> [ENTRIES PROVIDED]:
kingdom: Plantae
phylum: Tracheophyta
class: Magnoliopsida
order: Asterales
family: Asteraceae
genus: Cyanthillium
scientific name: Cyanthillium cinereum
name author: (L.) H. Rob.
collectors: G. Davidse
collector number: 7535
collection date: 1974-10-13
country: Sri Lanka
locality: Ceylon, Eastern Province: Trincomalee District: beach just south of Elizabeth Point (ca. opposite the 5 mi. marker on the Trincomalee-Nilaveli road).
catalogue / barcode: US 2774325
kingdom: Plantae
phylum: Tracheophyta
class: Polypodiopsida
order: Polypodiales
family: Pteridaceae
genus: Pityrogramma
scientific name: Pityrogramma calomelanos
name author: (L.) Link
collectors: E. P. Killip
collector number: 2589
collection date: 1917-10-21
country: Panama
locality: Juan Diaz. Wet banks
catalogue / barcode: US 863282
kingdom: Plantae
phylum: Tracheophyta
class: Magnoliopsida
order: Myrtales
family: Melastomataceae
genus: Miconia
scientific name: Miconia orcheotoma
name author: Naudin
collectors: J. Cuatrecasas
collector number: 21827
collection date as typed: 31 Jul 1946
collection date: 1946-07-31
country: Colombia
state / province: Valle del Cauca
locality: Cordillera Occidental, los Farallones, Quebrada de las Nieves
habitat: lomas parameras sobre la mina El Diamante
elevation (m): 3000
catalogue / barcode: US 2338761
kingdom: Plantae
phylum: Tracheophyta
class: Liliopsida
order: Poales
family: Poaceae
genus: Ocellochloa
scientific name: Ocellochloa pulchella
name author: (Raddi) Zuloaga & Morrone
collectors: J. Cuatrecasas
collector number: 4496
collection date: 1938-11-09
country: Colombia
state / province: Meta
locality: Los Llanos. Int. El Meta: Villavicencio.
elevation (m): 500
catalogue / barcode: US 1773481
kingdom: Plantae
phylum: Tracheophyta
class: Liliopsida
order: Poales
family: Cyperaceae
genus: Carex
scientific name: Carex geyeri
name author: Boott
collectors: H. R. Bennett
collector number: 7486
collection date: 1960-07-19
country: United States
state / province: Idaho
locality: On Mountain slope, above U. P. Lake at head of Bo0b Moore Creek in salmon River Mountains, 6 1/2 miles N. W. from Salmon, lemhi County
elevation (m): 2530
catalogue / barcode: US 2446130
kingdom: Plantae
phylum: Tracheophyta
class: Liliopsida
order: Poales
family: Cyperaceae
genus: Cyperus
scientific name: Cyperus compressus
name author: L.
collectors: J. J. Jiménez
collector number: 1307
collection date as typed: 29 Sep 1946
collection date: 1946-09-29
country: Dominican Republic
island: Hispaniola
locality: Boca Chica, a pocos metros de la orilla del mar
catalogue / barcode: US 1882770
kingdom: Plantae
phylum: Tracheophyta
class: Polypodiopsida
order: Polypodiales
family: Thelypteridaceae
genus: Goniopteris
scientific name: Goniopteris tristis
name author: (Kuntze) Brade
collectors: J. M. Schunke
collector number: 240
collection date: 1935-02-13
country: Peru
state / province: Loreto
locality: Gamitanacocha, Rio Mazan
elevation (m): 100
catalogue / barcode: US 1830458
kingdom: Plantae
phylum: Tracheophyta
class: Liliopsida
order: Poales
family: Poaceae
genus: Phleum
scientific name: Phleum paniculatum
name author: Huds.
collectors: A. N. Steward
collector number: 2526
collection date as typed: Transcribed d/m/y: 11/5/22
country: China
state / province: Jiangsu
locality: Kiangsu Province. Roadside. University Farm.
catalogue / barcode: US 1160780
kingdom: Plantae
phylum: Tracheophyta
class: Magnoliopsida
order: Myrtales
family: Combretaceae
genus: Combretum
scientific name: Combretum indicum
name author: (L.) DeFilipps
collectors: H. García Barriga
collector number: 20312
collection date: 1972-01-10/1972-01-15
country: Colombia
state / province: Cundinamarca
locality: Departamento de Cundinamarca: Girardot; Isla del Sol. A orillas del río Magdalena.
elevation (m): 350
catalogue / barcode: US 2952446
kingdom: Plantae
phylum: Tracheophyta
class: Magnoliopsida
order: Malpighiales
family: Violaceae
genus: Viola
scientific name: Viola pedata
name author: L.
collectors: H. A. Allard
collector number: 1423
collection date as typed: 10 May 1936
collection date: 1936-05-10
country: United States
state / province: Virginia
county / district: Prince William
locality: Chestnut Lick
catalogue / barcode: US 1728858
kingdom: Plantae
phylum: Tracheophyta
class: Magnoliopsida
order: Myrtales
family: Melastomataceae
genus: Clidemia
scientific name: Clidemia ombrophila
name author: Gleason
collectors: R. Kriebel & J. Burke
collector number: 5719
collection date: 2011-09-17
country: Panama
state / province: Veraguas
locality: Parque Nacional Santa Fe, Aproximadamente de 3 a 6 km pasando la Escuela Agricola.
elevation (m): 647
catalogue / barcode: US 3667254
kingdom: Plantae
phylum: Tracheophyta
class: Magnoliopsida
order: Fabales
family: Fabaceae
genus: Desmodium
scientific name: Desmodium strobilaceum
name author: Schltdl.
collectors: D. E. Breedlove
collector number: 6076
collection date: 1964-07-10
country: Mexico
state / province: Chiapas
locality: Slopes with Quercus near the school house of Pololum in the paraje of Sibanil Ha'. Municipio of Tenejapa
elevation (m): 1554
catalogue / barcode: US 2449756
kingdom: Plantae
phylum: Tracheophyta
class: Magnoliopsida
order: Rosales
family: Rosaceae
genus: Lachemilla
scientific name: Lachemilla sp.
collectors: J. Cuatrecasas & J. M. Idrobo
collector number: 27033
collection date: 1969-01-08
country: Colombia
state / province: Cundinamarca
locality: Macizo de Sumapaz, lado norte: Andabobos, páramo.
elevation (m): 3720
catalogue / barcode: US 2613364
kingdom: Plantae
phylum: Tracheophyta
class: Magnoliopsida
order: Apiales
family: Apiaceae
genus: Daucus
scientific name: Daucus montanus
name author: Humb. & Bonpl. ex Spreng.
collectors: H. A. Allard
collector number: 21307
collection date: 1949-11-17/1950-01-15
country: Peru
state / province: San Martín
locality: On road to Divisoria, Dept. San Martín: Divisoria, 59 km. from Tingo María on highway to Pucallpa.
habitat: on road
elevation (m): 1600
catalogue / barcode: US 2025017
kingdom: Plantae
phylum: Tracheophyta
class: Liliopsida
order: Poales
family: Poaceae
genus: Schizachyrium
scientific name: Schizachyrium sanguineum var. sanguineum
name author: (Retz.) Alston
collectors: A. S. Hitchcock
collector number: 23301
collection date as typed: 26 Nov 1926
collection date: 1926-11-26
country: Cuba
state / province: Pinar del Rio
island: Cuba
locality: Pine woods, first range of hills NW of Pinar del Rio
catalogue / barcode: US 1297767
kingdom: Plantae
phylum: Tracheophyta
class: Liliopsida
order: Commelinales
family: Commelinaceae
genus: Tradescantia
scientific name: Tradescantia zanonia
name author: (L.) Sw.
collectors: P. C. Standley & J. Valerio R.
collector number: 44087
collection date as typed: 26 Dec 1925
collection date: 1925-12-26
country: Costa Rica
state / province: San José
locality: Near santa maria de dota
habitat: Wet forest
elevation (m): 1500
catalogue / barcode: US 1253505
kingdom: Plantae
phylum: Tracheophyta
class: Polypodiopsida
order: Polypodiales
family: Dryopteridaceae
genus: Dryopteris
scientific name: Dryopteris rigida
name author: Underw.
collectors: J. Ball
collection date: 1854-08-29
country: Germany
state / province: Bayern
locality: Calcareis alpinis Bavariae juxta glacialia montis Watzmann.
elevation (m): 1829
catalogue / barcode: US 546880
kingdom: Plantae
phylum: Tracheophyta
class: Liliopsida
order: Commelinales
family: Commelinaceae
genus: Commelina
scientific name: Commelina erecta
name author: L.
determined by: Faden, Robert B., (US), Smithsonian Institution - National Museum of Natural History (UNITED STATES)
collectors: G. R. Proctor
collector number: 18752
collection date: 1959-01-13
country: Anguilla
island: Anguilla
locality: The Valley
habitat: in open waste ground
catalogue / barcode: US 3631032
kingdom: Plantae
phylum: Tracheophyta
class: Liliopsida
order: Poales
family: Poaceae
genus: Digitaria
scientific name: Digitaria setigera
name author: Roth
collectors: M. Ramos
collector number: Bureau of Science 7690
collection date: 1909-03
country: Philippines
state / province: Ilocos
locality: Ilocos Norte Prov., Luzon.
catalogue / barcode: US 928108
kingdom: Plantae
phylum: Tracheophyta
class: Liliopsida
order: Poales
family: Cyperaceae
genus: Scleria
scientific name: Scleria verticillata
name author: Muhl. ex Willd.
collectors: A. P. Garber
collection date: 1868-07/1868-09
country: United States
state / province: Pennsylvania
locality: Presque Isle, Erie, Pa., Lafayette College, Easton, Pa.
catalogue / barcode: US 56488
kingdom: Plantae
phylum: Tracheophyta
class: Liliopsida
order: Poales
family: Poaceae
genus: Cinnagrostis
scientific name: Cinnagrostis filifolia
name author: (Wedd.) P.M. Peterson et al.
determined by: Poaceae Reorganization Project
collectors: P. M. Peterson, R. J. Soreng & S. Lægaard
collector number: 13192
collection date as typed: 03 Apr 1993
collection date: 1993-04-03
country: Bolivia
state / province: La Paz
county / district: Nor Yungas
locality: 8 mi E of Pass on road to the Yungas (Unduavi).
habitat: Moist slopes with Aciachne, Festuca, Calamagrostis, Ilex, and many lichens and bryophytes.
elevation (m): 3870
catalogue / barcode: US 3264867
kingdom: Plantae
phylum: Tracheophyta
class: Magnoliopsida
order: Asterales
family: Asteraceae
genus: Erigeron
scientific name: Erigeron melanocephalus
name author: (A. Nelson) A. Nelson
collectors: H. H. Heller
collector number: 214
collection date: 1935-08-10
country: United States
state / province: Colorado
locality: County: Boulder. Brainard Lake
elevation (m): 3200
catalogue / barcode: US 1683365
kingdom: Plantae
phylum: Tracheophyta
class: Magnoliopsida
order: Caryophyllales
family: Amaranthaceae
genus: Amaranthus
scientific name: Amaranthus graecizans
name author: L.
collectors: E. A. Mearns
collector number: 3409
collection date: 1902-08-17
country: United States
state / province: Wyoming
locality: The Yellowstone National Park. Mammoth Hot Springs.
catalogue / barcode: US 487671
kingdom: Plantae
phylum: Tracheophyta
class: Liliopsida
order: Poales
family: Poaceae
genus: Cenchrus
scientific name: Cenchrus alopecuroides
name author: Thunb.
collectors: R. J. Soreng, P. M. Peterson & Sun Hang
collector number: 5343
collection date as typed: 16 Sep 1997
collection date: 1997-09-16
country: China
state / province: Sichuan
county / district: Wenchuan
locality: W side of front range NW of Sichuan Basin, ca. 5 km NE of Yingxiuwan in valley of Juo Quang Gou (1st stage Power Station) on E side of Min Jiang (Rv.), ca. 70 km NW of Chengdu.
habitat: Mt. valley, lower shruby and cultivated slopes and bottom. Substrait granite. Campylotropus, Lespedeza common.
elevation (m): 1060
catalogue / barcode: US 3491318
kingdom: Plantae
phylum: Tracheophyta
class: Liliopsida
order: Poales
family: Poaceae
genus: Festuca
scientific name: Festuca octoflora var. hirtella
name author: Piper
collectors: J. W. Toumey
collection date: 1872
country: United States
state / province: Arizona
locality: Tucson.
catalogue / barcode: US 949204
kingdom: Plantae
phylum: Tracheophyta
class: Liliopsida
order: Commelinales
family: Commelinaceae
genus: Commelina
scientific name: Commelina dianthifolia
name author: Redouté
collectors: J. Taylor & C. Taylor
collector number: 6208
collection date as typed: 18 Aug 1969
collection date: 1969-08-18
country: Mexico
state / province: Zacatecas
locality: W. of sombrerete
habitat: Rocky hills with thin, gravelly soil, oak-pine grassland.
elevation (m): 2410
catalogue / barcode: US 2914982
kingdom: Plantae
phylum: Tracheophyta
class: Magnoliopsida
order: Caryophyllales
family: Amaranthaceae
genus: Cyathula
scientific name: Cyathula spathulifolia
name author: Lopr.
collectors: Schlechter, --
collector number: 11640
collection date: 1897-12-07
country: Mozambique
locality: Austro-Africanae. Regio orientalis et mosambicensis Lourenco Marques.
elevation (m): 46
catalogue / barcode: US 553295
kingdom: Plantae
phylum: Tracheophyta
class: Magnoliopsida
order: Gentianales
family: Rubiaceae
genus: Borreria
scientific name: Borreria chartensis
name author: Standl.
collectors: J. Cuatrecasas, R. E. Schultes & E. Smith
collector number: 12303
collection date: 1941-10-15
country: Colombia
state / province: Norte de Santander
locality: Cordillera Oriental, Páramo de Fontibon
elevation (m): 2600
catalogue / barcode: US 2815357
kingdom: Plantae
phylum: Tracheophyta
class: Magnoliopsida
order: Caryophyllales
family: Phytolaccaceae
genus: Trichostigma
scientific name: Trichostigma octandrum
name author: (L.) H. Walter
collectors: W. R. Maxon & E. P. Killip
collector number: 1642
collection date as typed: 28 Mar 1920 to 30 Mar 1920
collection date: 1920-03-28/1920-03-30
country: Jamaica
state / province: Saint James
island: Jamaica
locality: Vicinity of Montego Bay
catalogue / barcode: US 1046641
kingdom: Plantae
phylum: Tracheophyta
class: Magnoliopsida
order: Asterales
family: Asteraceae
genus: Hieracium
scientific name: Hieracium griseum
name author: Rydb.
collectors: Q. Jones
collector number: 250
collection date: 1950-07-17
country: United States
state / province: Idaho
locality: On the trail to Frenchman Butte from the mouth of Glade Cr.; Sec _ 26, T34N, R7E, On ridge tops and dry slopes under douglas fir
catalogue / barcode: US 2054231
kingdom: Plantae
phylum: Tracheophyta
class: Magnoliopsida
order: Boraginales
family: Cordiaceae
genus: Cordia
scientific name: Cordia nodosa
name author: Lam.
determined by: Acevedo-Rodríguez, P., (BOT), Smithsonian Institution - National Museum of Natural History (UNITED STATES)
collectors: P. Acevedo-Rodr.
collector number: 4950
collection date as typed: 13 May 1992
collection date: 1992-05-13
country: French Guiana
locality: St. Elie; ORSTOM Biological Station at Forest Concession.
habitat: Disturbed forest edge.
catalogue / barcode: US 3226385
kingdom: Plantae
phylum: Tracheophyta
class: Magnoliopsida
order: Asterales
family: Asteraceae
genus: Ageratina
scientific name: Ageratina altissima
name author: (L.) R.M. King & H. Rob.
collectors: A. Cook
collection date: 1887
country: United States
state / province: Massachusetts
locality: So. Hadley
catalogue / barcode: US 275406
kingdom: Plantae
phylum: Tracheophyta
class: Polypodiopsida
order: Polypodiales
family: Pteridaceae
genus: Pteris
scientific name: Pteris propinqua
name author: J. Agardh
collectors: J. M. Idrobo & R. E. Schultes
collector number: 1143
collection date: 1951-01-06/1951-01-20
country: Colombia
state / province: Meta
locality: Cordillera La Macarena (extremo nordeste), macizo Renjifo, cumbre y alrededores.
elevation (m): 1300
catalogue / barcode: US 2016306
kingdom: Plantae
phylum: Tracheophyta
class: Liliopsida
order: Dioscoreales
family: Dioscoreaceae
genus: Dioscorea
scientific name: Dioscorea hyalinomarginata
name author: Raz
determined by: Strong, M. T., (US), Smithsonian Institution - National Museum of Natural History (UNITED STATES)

> [INSTRUCTIONS FOR THE TASK]:
Count the lines in the rows above that contain the string "typed", with case counting. Give only the number.

> [RESULT OF THIS TASK]:
11